# Adapter for table saw arbor?



## DennisCA

I read something in an old post here about making a sort of slip-over adapter for a smaller arbor so you'd be able to mount 30mm blades without using inserts. I got a 20mm arbor and while fiddling with the inserts isn't that bad I wonder if the idea is practical if I wanted to get a longer arbor though? I might as well turn it into a 30mm one then too. 







What I am thinking is a round 30mm piece with internal threads that simply screws onto the current arbor, this is then the new bigger arbor. Sounds pretty simple to me. But I am not sure if that would work or not, maybe I am overlooking something? Maybe there's a risk of the whole arbor coming loose (perhaps it's no bigger than the risk of the nut coming loose during regular operation) or something else I've overlooked?

Is there perhaps someone who does this kind of job routinely or would I have to start looking for local machinists?


----------



## wizard

Why would you want a longer arbour?


----------



## DennisCA

Because of something that causes lots of derails on this forum and that I wanted to avoid talking about for that reason. 

Let's just think of Norm for a hint.


----------



## wizard

So you do not want any help then


----------



## DennisCA

I just wanted to avoid the dado debate... There, happy? Dado, dado, dado, I said it three times and now we're done for!


----------



## wizard

well turnip you then


----------



## DennisCA

I answered all your questions despite your unpleasant tone and all you got in response is an insult. Well pineapple you, you foul language alert.


----------



## wizard

:lol:


----------



## Myfordman

It is a job for a machinist really as it is vital the adaptor is perfectly concentric with the original shaft.
The last thing you need is a wobble with a full stack mounted.
A good solid saw with plenty of power helps too.
Also helpful if there is no brake or only a gentle one on the spindle.

Nought wrong with a dado head sensibly used despite what most here will tell you.

MM


----------



## wizard

How can he be helped if he unwilling to say what he is trying to do, there is no way i am going to give advice on something that may be dangerous. Then there is the cost, is the motor of the right HP, is the shaft a motor shaft, if so it may be a problem. Is he planning on doing it himself? Hi might just as well have asked how long is a piece of string. I am willing to help where i can if the person wants help but not when i get a reply like that.


----------



## DennisCA

There's practically only one reason one would want a longer arbor and I suspect you know that, I preferred to just leave it unsaid because I've seen the drama that has erupted in the past on this board in those discussions. But I acquiesced and told you, in a joking manner to indicate there was no hard feelings despite this stubbornness, and then you told me what I assume was "f*** you".





As for relevant information to anyone who cares, the motor is ~3.3HP and 3-phase, the arbor is not directly connected to the motor shaft but uses a drive belt, the saw is an industrial machine from 1976 and given the time it takes to spin down I don't think it has a break.

If this where feasible I'd have a machinist do it, be nice if there was someone who had done it before and knew what it was for or about, then I wouldn't have to go hunting some local machinist (don't know anyone suitable locally), I wouldn't have issues handling such a thing online with a UK or german machinist or some other country. Of course it'd depend on what it would cost, too expensive and I might as well just keep saving for a router and build a table.

#### [PROVIDED DATA]
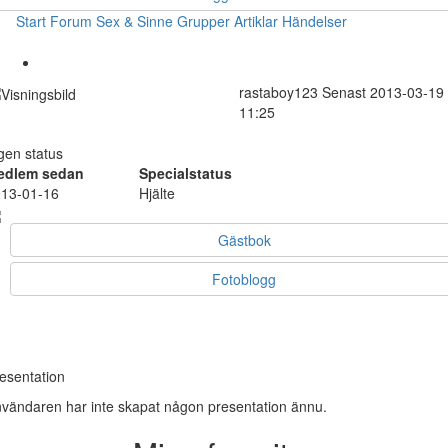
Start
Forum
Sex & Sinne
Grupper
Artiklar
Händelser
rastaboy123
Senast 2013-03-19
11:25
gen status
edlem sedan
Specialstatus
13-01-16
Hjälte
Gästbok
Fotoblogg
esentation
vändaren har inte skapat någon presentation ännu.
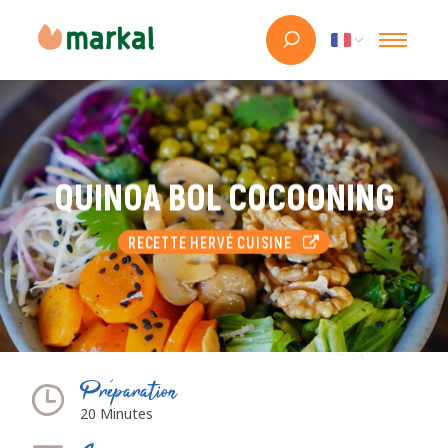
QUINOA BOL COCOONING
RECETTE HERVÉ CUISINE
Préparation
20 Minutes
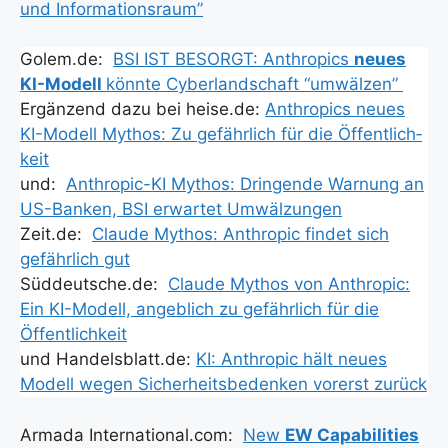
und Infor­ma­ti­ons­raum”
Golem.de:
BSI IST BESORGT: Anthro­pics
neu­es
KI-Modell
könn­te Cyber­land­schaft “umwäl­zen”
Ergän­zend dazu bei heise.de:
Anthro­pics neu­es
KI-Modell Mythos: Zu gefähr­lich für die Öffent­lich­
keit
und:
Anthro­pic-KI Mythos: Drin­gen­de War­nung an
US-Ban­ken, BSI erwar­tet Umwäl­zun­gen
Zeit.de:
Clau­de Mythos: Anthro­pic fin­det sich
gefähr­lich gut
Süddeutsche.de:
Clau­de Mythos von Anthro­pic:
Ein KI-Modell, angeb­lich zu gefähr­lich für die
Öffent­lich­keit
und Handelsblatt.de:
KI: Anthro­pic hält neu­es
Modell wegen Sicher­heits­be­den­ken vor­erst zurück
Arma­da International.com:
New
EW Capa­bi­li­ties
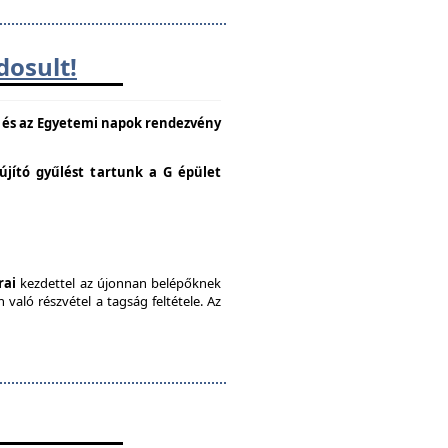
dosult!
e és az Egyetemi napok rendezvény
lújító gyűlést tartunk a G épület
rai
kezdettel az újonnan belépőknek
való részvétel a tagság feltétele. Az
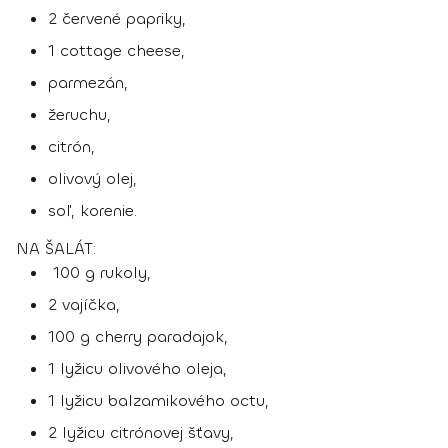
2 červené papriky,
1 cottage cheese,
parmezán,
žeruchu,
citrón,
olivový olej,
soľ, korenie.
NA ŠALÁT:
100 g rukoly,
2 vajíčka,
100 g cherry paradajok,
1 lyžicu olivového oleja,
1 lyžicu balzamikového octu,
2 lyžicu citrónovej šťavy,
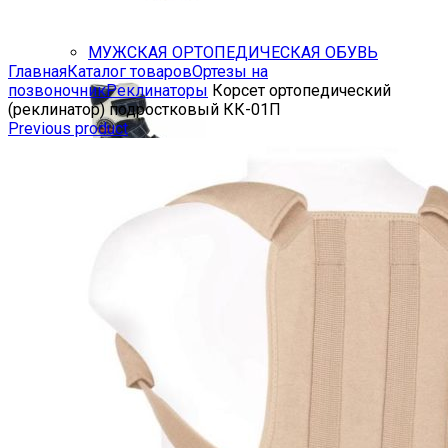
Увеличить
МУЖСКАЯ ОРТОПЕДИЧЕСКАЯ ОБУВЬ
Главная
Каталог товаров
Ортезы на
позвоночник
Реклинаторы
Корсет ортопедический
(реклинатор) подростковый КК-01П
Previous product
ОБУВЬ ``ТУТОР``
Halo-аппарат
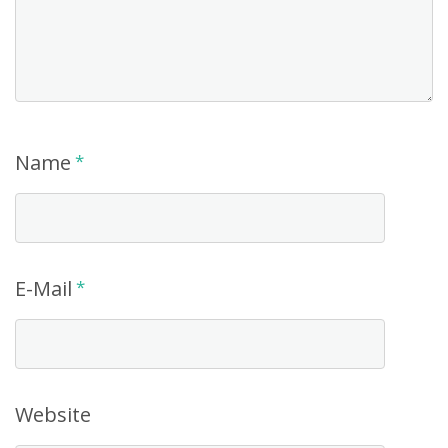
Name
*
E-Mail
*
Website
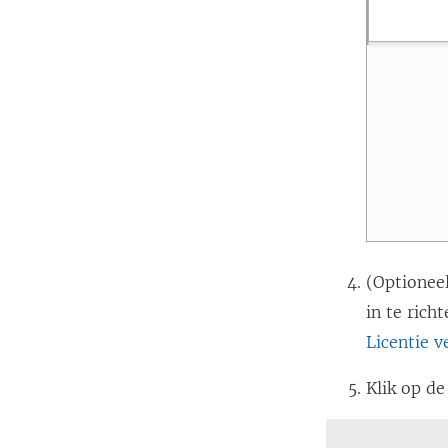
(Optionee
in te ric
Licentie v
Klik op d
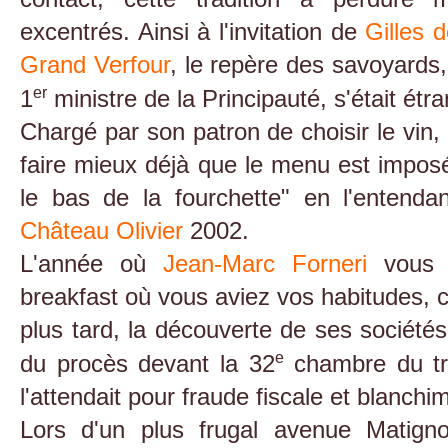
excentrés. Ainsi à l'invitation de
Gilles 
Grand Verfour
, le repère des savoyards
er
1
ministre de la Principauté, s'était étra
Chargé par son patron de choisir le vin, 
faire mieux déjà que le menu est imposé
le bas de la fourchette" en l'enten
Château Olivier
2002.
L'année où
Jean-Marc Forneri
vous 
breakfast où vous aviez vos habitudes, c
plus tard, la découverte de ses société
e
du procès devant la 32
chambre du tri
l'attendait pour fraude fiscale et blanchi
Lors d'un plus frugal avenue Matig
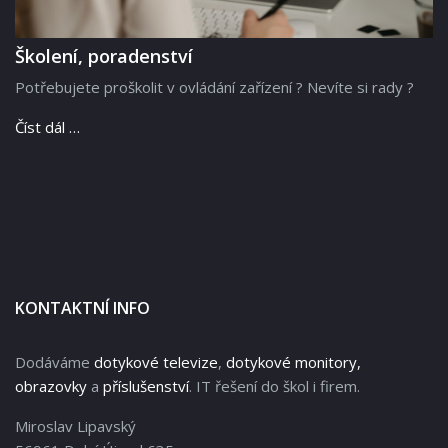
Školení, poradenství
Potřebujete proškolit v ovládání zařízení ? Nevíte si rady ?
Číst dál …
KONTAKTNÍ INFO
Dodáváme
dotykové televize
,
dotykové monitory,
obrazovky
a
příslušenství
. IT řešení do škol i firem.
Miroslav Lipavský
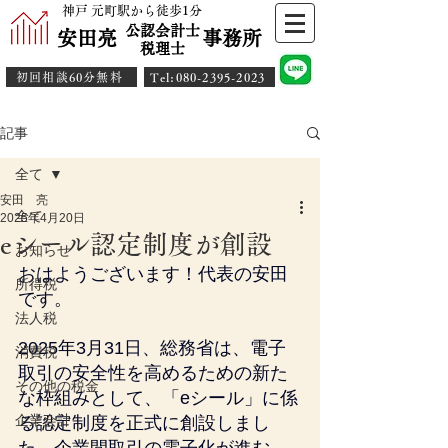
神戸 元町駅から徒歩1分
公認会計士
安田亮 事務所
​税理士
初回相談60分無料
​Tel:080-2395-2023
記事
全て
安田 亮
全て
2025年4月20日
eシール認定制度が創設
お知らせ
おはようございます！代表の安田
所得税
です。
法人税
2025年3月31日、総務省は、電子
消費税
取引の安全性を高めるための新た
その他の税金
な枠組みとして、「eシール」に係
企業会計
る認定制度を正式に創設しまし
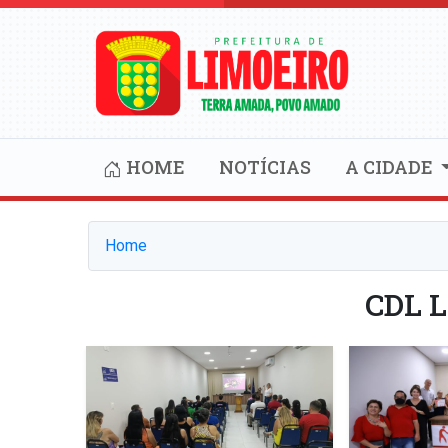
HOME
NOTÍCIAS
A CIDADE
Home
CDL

#### [INSTRUCTION 1]
In the arbor adapter thread, rewrite the paragraph beginning "As for relevant information to anyone who cares" as a short bulleted list that keeps its main facts.
#### [INSTRUCTION 2]
According to the arbor adapter thread, what size is DennisCA's current arbor?

#### [TASK RESULT 1]
- Motor: about 3.3 HP, 3-phase
- The arbor is driven by a belt, not mounted on the motor shaft
- The saw is an industrial machine from 1976
- It probably has no brake, judging by how long it takes to spin down

#### [TASK RESULT 2]
20mm.